Directive: Which rows below contain the word "cannabis"? Locate each one and copy it in full.
--*--
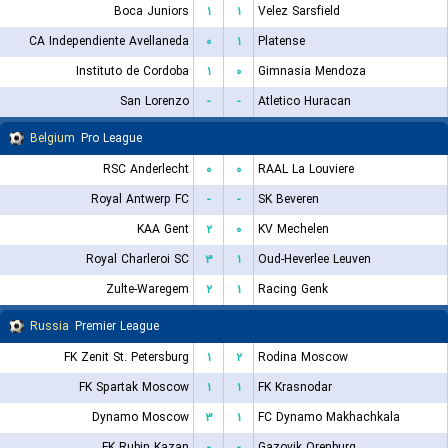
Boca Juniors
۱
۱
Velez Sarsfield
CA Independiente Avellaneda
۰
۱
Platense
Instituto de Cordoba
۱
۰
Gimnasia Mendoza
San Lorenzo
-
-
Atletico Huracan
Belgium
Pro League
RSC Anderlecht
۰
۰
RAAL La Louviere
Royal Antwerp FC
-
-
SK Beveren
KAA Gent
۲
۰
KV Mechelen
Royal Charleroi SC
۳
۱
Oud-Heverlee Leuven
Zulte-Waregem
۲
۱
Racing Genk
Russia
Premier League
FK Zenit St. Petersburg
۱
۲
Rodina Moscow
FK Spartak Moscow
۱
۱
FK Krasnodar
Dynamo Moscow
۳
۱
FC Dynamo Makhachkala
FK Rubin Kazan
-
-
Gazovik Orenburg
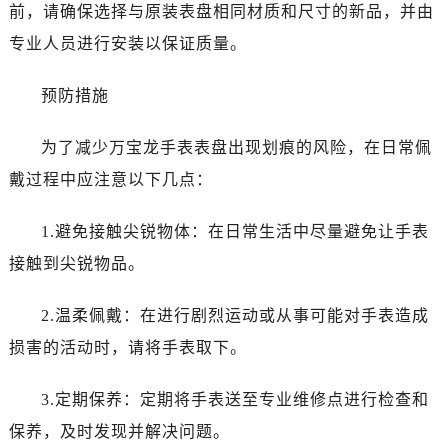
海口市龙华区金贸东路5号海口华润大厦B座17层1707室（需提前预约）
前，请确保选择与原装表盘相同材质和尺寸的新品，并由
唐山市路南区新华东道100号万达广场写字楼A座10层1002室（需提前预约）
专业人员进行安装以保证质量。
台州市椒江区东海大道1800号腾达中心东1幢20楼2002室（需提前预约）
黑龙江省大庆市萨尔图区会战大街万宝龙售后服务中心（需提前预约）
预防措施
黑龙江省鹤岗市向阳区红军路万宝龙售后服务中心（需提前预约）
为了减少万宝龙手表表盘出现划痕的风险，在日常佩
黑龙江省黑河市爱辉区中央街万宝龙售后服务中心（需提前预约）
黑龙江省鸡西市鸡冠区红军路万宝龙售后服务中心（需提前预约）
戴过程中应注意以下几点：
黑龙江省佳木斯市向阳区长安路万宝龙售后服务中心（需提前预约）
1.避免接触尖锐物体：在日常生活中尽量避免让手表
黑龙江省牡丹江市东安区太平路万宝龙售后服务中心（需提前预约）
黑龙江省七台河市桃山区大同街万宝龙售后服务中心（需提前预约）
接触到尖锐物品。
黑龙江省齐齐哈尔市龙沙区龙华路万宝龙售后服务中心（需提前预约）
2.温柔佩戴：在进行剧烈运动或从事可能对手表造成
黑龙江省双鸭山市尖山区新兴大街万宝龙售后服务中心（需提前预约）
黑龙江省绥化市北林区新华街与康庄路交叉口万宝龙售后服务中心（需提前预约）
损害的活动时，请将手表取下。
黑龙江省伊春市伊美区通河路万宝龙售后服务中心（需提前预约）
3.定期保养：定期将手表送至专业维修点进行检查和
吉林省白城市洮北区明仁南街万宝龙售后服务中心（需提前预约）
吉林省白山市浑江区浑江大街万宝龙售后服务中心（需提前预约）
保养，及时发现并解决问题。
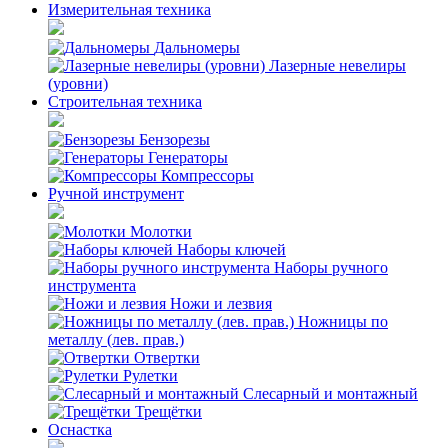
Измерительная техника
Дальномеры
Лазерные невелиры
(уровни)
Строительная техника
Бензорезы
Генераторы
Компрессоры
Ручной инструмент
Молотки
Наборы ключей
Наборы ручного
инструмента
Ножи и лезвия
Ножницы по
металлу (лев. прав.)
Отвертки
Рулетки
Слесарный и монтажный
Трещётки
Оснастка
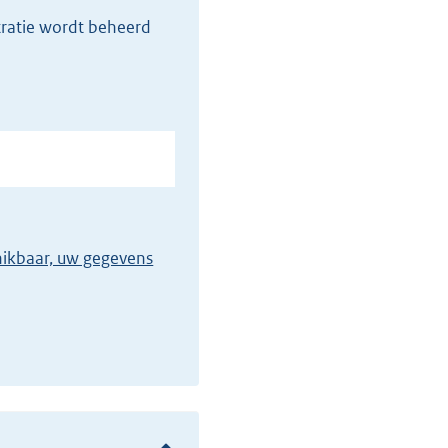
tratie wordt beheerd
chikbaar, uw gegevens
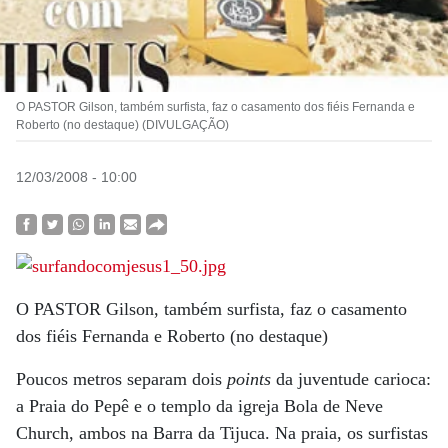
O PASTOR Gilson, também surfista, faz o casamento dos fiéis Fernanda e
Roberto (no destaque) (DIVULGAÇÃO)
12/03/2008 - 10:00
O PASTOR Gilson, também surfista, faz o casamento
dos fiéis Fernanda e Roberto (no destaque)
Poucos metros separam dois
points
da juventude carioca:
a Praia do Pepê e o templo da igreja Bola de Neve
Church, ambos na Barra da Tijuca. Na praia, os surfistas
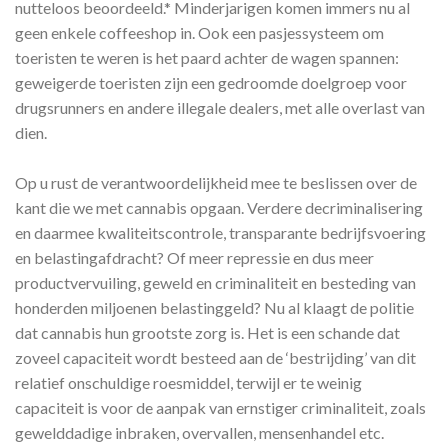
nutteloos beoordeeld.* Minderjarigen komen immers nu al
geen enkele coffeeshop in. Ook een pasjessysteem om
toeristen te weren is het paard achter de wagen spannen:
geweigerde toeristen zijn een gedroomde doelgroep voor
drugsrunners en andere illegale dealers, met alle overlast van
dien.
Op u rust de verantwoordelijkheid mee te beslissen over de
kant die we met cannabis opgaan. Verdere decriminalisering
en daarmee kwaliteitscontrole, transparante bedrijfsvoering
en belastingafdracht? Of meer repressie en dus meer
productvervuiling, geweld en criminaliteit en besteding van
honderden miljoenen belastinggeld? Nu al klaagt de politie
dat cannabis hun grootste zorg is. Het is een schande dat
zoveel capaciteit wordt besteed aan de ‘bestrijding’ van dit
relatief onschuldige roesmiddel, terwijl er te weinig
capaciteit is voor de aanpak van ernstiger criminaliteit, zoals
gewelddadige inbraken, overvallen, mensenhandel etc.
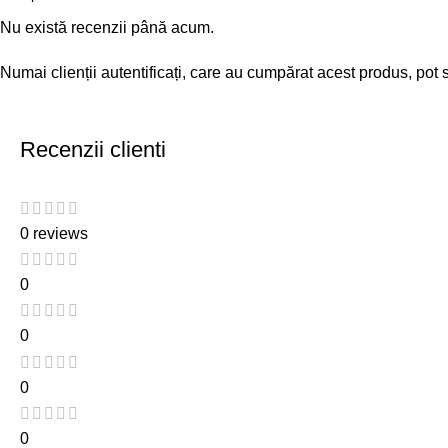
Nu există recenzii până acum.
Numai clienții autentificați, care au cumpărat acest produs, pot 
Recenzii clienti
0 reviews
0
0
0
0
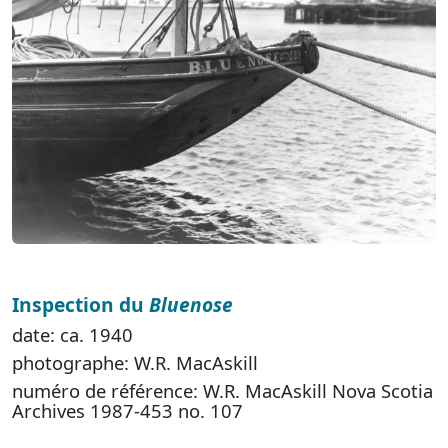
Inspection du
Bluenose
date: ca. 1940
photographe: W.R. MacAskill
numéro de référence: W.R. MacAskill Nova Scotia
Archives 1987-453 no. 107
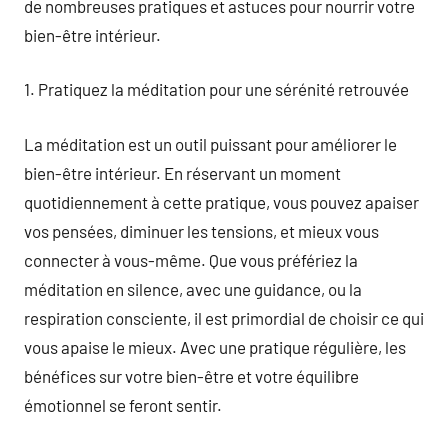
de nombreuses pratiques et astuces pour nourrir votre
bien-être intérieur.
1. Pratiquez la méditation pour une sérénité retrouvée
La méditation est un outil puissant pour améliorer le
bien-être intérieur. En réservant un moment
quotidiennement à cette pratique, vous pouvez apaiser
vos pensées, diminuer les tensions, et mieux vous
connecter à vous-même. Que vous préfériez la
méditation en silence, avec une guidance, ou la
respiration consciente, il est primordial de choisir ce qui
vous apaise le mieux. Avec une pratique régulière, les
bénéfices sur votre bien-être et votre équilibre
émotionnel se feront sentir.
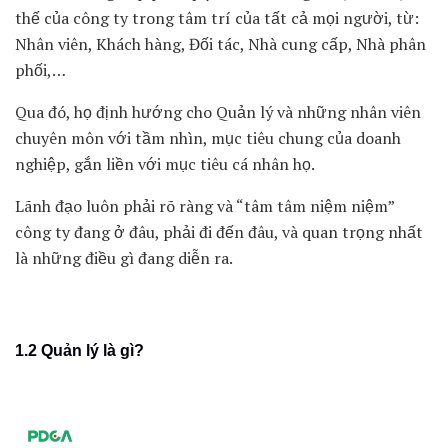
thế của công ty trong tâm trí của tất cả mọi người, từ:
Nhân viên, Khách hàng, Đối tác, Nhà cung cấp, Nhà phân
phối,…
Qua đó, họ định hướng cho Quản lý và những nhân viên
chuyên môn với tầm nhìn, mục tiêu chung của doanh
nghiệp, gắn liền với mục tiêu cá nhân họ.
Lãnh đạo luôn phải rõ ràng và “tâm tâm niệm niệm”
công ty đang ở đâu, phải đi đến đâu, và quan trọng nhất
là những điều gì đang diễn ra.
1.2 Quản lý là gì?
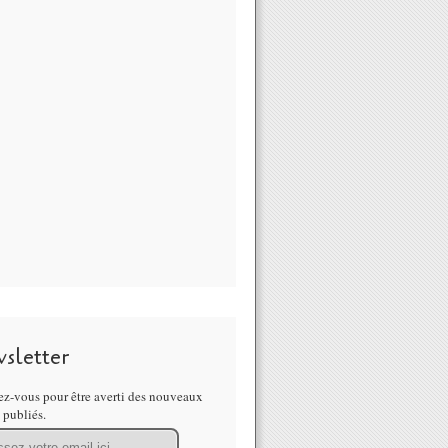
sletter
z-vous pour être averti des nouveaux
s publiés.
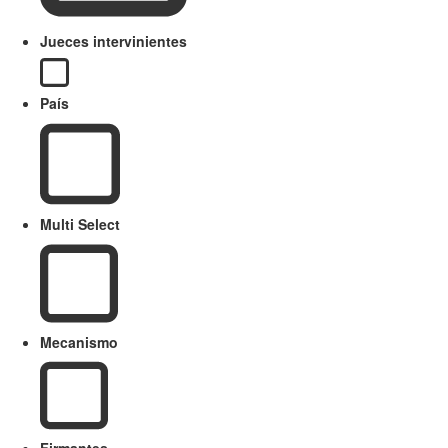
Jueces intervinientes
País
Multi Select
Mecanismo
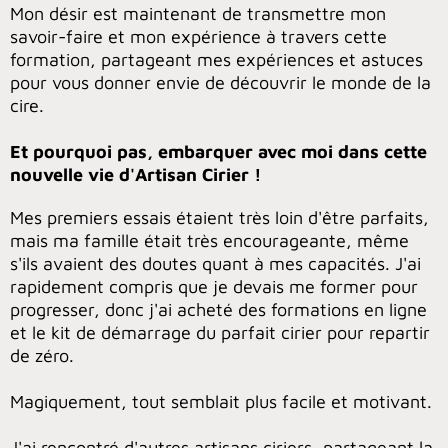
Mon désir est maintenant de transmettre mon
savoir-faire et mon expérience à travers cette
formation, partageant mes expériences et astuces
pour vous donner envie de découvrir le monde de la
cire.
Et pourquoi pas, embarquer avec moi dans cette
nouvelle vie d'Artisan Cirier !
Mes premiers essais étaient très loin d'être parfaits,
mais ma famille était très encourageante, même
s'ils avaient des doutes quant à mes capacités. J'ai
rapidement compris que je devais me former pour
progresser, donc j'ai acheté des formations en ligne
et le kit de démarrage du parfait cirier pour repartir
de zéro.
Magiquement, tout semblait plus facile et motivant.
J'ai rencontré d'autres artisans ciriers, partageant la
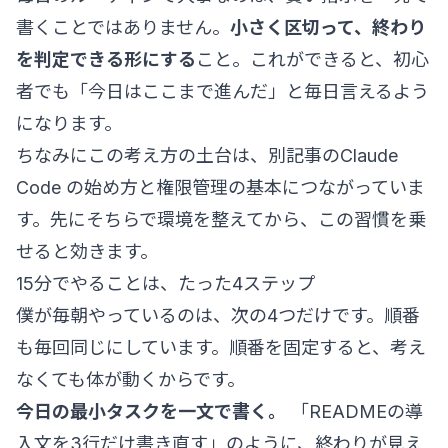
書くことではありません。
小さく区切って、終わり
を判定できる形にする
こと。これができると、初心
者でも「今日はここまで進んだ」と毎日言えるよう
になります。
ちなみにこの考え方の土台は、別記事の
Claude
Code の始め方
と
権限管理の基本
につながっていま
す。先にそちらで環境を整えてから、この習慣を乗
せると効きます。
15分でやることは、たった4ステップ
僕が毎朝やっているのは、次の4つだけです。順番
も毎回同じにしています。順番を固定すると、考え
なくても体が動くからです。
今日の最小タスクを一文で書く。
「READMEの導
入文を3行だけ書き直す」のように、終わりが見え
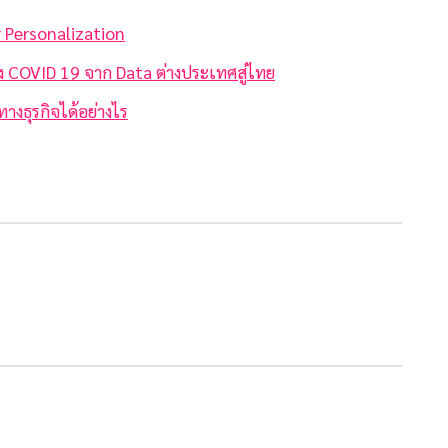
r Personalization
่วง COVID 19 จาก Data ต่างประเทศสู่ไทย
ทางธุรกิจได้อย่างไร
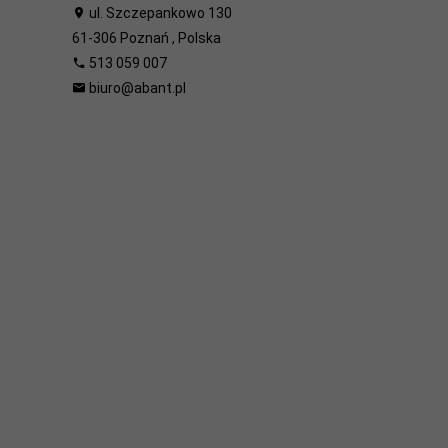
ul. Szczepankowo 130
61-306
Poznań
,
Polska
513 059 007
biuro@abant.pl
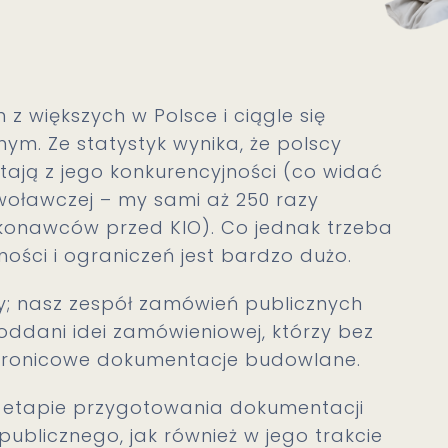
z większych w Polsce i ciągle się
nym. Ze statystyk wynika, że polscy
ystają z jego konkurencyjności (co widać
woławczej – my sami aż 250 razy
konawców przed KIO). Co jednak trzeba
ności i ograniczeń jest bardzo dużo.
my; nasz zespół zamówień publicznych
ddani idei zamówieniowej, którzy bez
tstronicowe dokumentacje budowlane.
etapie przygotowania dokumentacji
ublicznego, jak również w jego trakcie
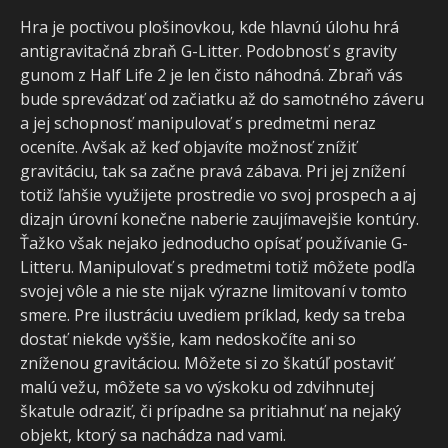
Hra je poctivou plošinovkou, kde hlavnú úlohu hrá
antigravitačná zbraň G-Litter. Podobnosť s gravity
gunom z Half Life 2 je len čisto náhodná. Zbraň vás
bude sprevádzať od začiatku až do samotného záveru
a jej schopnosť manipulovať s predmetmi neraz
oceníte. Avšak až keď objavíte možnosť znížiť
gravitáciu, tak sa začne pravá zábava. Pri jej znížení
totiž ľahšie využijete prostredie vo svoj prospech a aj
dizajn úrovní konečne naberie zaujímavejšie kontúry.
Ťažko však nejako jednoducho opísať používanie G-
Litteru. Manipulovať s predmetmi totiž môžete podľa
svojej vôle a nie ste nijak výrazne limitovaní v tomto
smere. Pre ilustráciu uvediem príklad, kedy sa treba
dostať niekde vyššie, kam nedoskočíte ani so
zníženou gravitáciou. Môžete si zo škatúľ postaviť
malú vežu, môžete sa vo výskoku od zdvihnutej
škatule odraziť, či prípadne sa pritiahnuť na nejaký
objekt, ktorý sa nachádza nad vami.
--*--
Task answer:
kant die we met cannabis opgaan. Verdere decriminalisering
dat cannabis hun grootste zorg is. Het is een schande dat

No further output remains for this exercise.